What you need to do:
For each record, copy the text exactly and omit any picture it holds.

*** Opening Record set ***

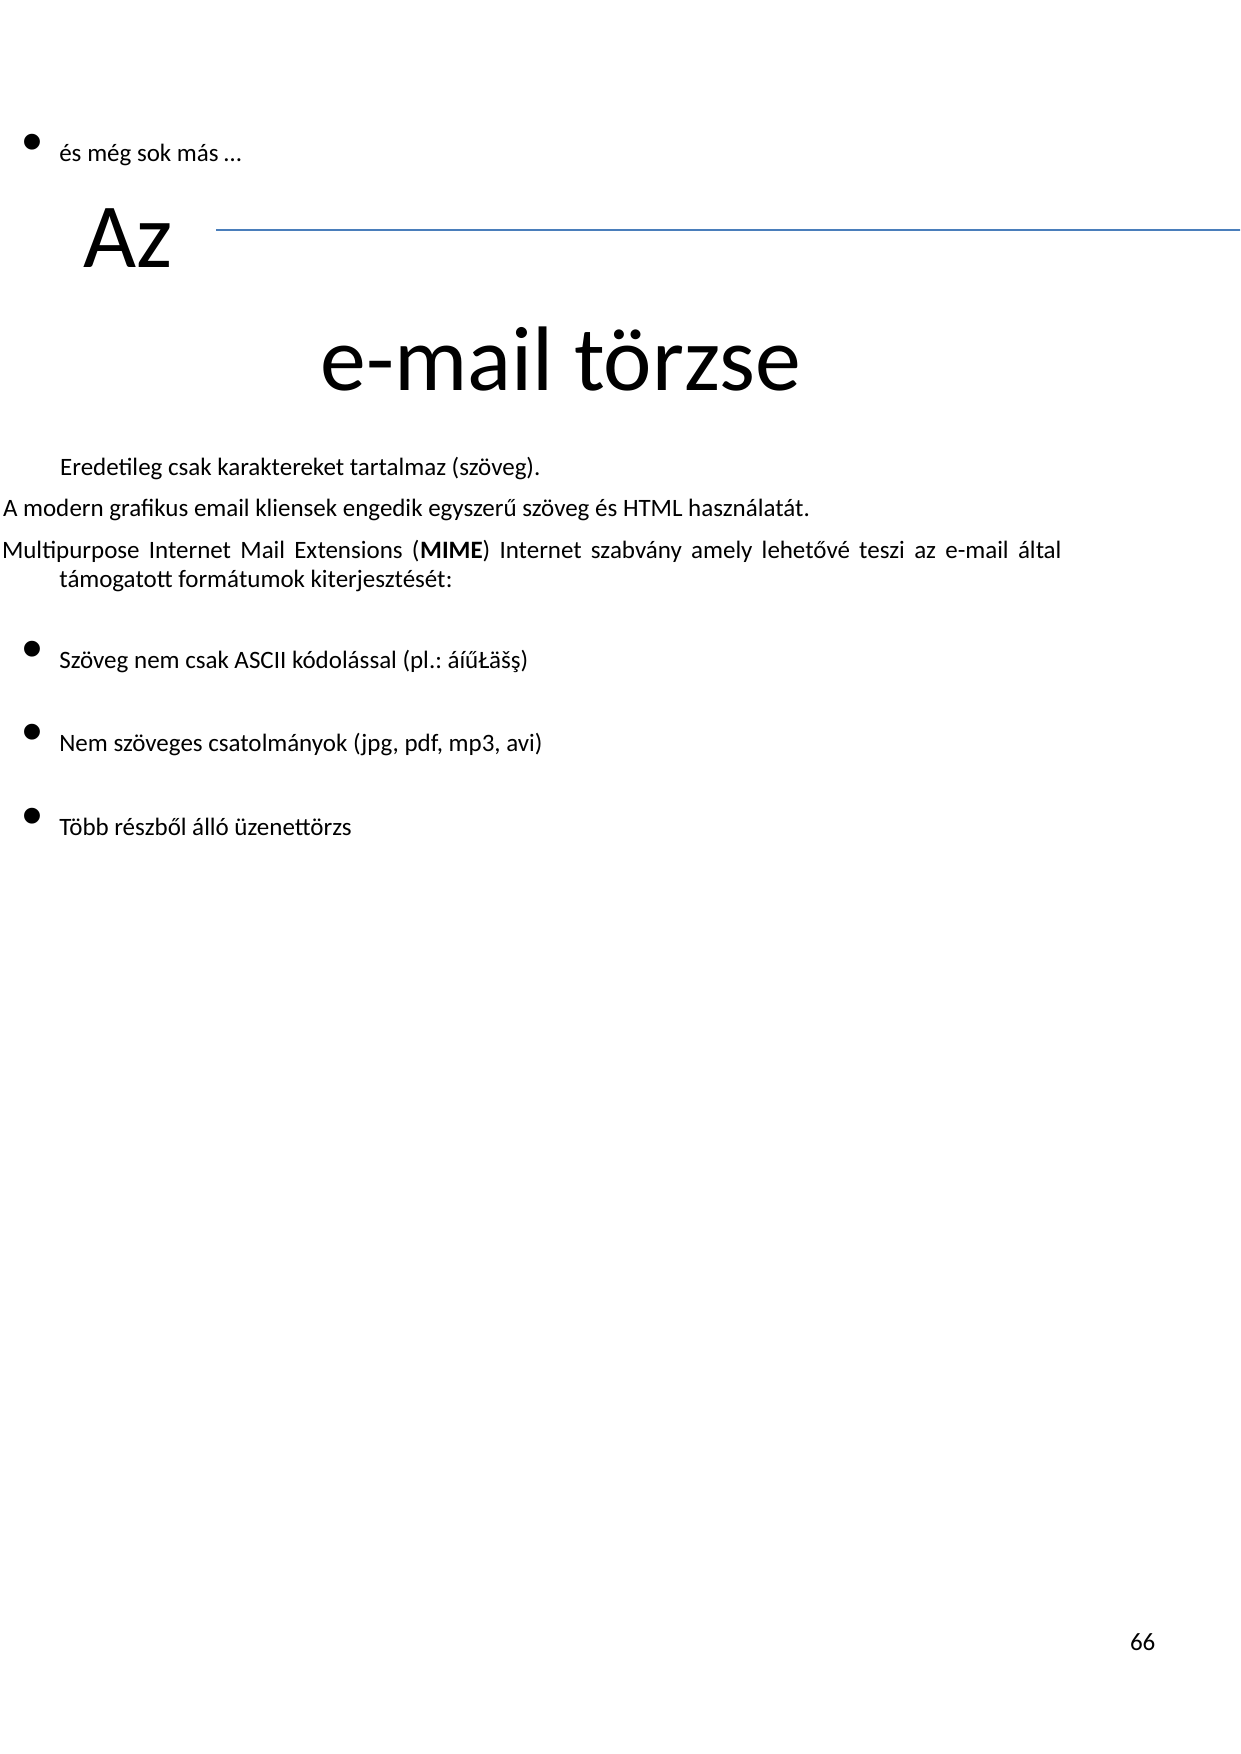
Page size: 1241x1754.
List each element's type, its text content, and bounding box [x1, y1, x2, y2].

list Nem szöveges csatolmányok (jpg, pdf, mp3, avi) [22, 697, 1062, 764]
list és még sok más … [22, 107, 1062, 174]
text A modern grafikus email kliensek engedik egyszerű szöveg és HTML használatát. [3, 493, 1062, 523]
list Szöveg nem csak ASCII kódolással (pl.: áíűŁäšş) [22, 613, 1062, 680]
list Több részből álló üzenettörzs [22, 780, 1062, 847]
text Az e-mail törzse [58, 178, 1062, 413]
text Multipurpose Internet Mail Extensions (MIME) Internet szabvány amely lehetővé teszi az e-mail által támogatott formátumok kiterjesztését: [2, 535, 1062, 594]
text Eredetileg csak karaktereket tartalmaz (szöveg). [59, 451, 1062, 482]
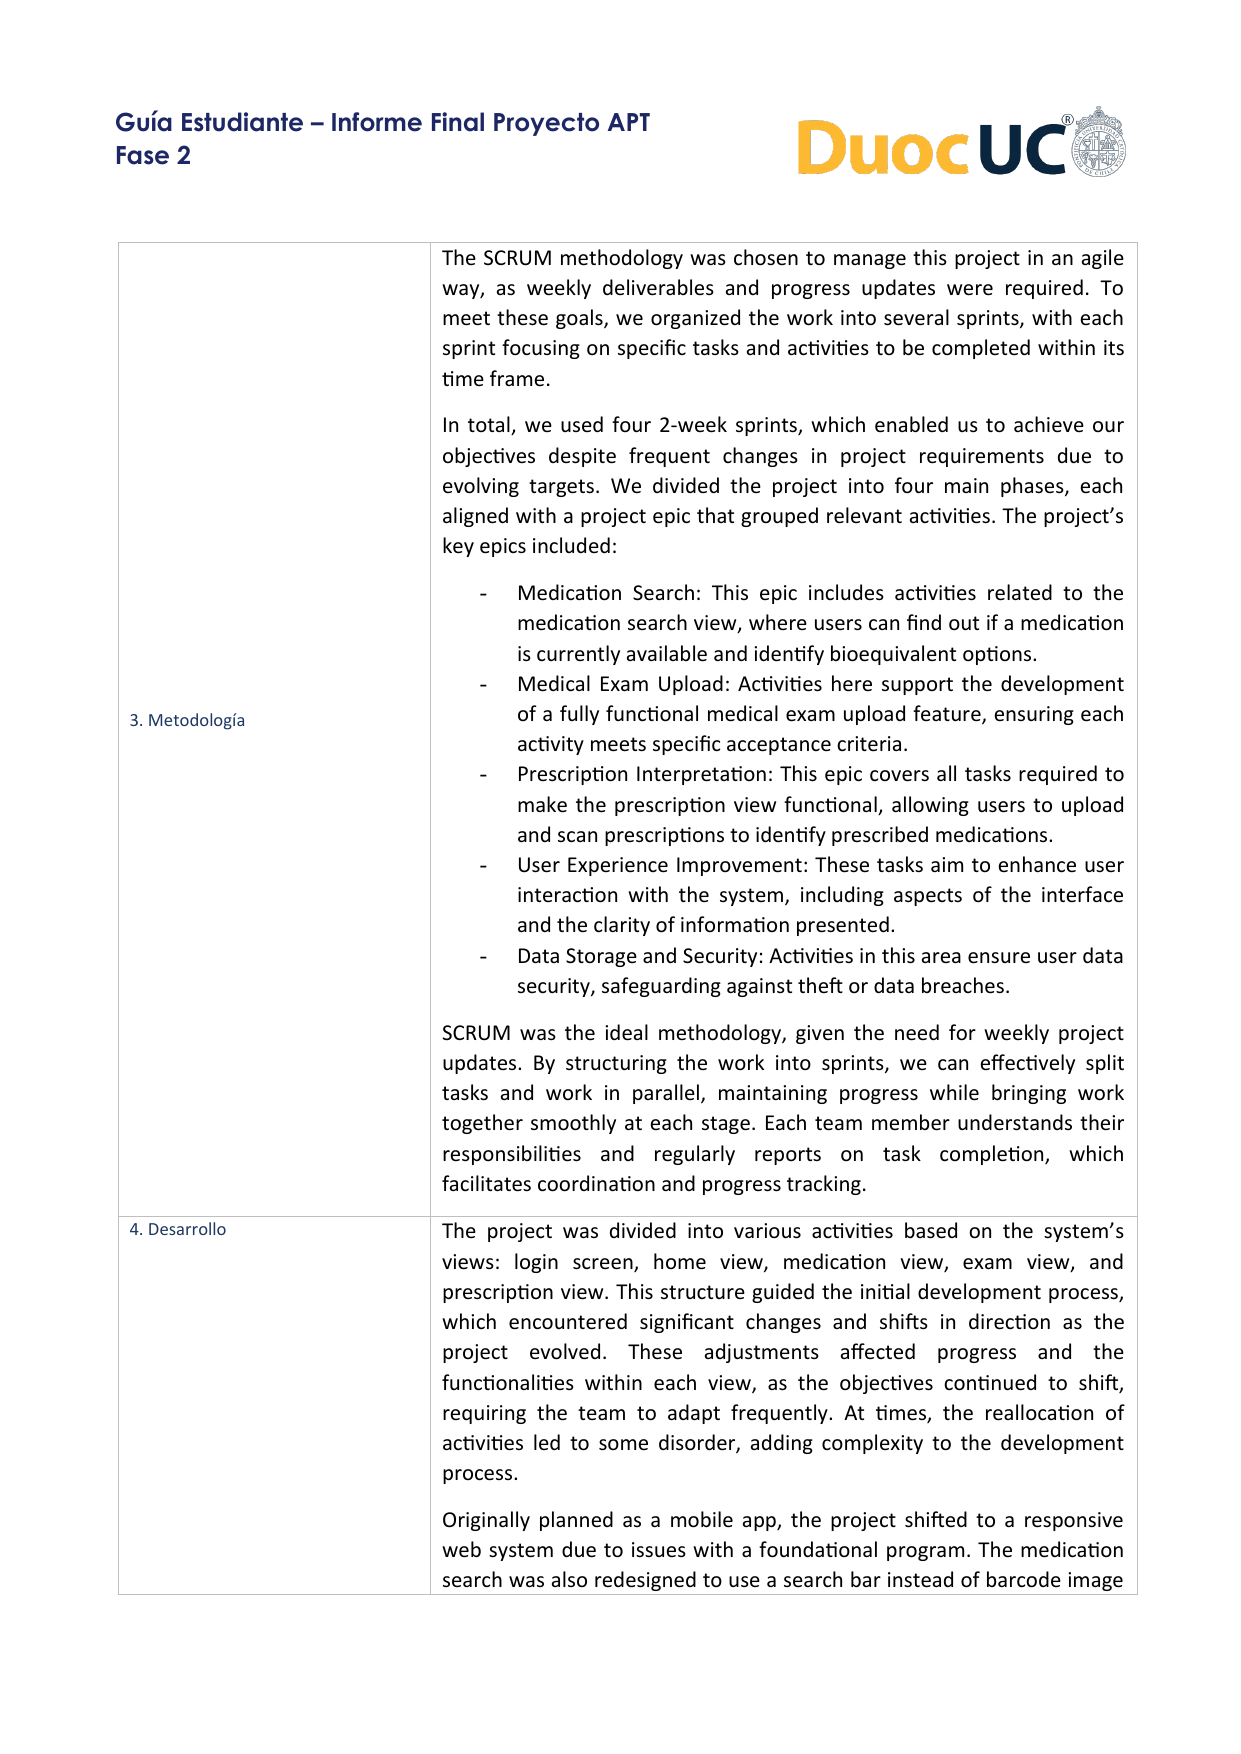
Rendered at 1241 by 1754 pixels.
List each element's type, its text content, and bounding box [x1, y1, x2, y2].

table_cell The project was divided into various activities based on the system’s views: login screen, home view, medication view, exam view, and prescription view. This structure guided the initial development process, which encountered significant changes and shifts in direction as the project evolved. These adjustments affected progress and the functionalities within each view, as the objectives continued to shift, requiring the team to adapt frequently. At times, the reallocation of activities led to some disorder, adding complexity to the development process. Originally planned as a mobile app, the project shifted to a responsive web system due to issues with a foundational program. The medication search was also redesigned to use a search bar instead of barcode image recognition. Furthermore, an AI for interpreting prescriptions was initially considered but later replaced with a scanner that saves information and matches prescribed medications. Additionally, a chatbot was added on the home screen to answer user questions about medication indications or contraindications. The home view also displays reminders for scheduled medication intake and the total prescriptions and exams saved by each user. Frequent reviews led to project direction changes, which in turn required constant adjustments to the features, impacting clarity about the final product until late in development. This situation improved after team discussions and meetings with stakeholders, where a shared vision for the final product was reached. This consensus allowed the team to focus efforts more effectively. Challenges during development were addressed through direct communication between the team and stakeholders, enabling consensus on crucial decisions. The team demonstrated high adaptability and responsiveness to changes, leveraging their skills and expertise to meet project requirements. The final system includes essential features: a chatbot for medication-related inquiries, the ability to upload files, both exams and prescriptions, with the capacity of transcript what is in the file or the picture uploaded by OCR to make the match between the medicine prescribed to the user and the database, and an interface to scan prescriptions, recognize medications, and set intake alerts. The home screen connects to all system data, showing the count of saved prescriptions and exams. The medication search provides details on active ingredients, bioequivalents, market availability, and any issues reported by the manufacturer or regulatory body. The technologies used in this MVC web project include: Visual Studio 2022: Used as the Integrated Development Environment (IDE) for building, debugging, and maintaining the web project, supporting MVC implementation and offering tools for integrating Razor, C#, and SQL databases. 3-Tier Model (MVC with Razor Web): The project follows a Model-View-Controller (MVC) structure, which separates business logic (Model), data presentation (View using Razor), and user interaction (Controller), facilitating code management, scalability, and application maintenance. SQL Server: Employed as the Database Management System (DBMS) to store and manage project information, supporting efficient structured data storage and query capabilities. CSHTML and C#: Used for the front-end views and backend logic, with CSHTML combining HTML with Razor for server-side logic, and C# for business logic and controllers, enabling smooth integration between the front and back end. Azure: Microsoft Azure was used to deploy the chatbot in the cloud, allowing it to interact with users and improve the user experience through automated responses. [431, 1217, 1137, 1594]
table_cell The SCRUM methodology was chosen to manage this project in an agile way, as weekly deliverables and progress updates were required. To meet these goals, we organized the work into several sprints, with each sprint focusing on specific tasks and activities to be completed within its time frame. In total, we used four 2-week sprints, which enabled us to achieve our objectives despite frequent changes in project requirements due to evolving targets. We divided the project into four main phases, each aligned with a project epic that grouped relevant activities. The project’s key epics included: Medication Search: This epic includes activities related to the medication search view, where users can find out if a medication is currently available and identify bioequivalent options. Medical Exam Upload: Activities here support the development of a fully functional medical exam upload feature, ensuring each activity meets specific acceptance criteria. Prescription Interpretation: This epic covers all tasks required to make the prescription view functional, allowing users to upload and scan prescriptions to identify prescribed medications. User Experience Improvement: These tasks aim to enhance user interaction with the system, including aspects of the interface and the clarity of information presented. Data Storage and Security: Activities in this area ensure user data security, safeguarding against theft or data breaches. SCRUM was the ideal methodology, given the need for weekly project updates. By structuring the work into sprints, we can effectively split tasks and work in parallel, maintaining progress while bringing work together smoothly at each stage. Each team member understands their responsibilities and regularly reports on task completion, which facilitates coordination and progress tracking. [431, 243, 1137, 1216]
picture [798, 106, 1126, 177]
table_cell 3. Metodología [119, 243, 430, 1216]
table_cell 4. Desarrollo [119, 1217, 430, 1594]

*** Closing Record set ***

Task result:
Page size: 1241x1754.
List each element's type, its text content, and bounding box [x1, y1, x2, y2].

list Nem szöveges csatolmányok (jpg, pdf, mp3, avi) [22, 697, 1062, 764]
list és még sok más … [22, 107, 1062, 174]
text A modern grafikus email kliensek engedik egyszerű szöveg és HTML használatát. [3, 493, 1062, 523]
list Szöveg nem csak ASCII kódolással (pl.: áíűŁäšş) [22, 613, 1062, 680]
list Több részből álló üzenettörzs [22, 780, 1062, 847]
text Az e-mail törzse [58, 178, 1062, 413]
text Multipurpose Internet Mail Extensions (MIME) Internet szabvány amely lehetővé teszi az e-mail által támogatott formátumok kiterjesztését: [2, 535, 1062, 594]
text Eredetileg csak karaktereket tartalmaz (szöveg). [59, 451, 1062, 482]
Rendered at 1241 by 1754 pixels.
List each element's type, its text content, and bounding box [x1, y1, x2, y2].

table_cell The project was divided into various activities based on the system’s views: login screen, home view, medication view, exam view, and prescription view. This structure guided the initial development process, which encountered significant changes and shifts in direction as the project evolved. These adjustments affected progress and the functionalities within each view, as the objectives continued to shift, requiring the team to adapt frequently. At times, the reallocation of activities led to some disorder, adding complexity to the development process. Originally planned as a mobile app, the project shifted to a responsive web system due to issues with a foundational program. The medication search was also redesigned to use a search bar instead of barcode image recognition. Furthermore, an AI for interpreting prescriptions was initially considered but later replaced with a scanner that saves information and matches prescribed medications. Additionally, a chatbot was added on the home screen to answer user questions about medication indications or contraindications. The home view also displays reminders for scheduled medication intake and the total prescriptions and exams saved by each user. Frequent reviews led to project direction changes, which in turn required constant adjustments to the features, impacting clarity about the final product until late in development. This situation improved after team discussions and meetings with stakeholders, where a shared vision for the final product was reached. This consensus allowed the team to focus efforts more effectively. Challenges during development were addressed through direct communication between the team and stakeholders, enabling consensus on crucial decisions. The team demonstrated high adaptability and responsiveness to changes, leveraging their skills and expertise to meet project requirements. The final system includes essential features: a chatbot for medication-related inquiries, the ability to upload files, both exams and prescriptions, with the capacity of transcript what is in the file or the picture uploaded by OCR to make the match between the medicine prescribed to the user and the database, and an interface to scan prescriptions, recognize medications, and set intake alerts. The home screen connects to all system data, showing the count of saved prescriptions and exams. The medication search provides details on active ingredients, bioequivalents, market availability, and any issues reported by the manufacturer or regulatory body. The technologies used in this MVC web project include: Visual Studio 2022: Used as the Integrated Development Environment (IDE) for building, debugging, and maintaining the web project, supporting MVC implementation and offering tools for integrating Razor, C#, and SQL databases. 3-Tier Model (MVC with Razor Web): The project follows a Model-View-Controller (MVC) structure, which separates business logic (Model), data presentation (View using Razor), and user interaction (Controller), facilitating code management, scalability, and application maintenance. SQL Server: Employed as the Database Management System (DBMS) to store and manage project information, supporting efficient structured data storage and query capabilities. CSHTML and C#: Used for the front-end views and backend logic, with CSHTML combining HTML with Razor for server-side logic, and C# for business logic and controllers, enabling smooth integration between the front and back end. Azure: Microsoft Azure was used to deploy the chatbot in the cloud, allowing it to interact with users and improve the user experience through automated responses. [431, 1217, 1137, 1594]
table_cell The SCRUM methodology was chosen to manage this project in an agile way, as weekly deliverables and progress updates were required. To meet these goals, we organized the work into several sprints, with each sprint focusing on specific tasks and activities to be completed within its time frame. In total, we used four 2-week sprints, which enabled us to achieve our objectives despite frequent changes in project requirements due to evolving targets. We divided the project into four main phases, each aligned with a project epic that grouped relevant activities. The project’s key epics included: Medication Search: This epic includes activities related to the medication search view, where users can find out if a medication is currently available and identify bioequivalent options. Medical Exam Upload: Activities here support the development of a fully functional medical exam upload feature, ensuring each activity meets specific acceptance criteria. Prescription Interpretation: This epic covers all tasks required to make the prescription view functional, allowing users to upload and scan prescriptions to identify prescribed medications. User Experience Improvement: These tasks aim to enhance user interaction with the system, including aspects of the interface and the clarity of information presented. Data Storage and Security: Activities in this area ensure user data security, safeguarding against theft or data breaches. SCRUM was the ideal methodology, given the need for weekly project updates. By structuring the work into sprints, we can effectively split tasks and work in parallel, maintaining progress while bringing work together smoothly at each stage. Each team member understands their responsibilities and regularly reports on task completion, which facilitates coordination and progress tracking. [431, 243, 1137, 1216]
picture [798, 106, 1126, 177]
table_cell 3. Metodología [119, 243, 430, 1216]
table_cell 4. Desarrollo [119, 1217, 430, 1594]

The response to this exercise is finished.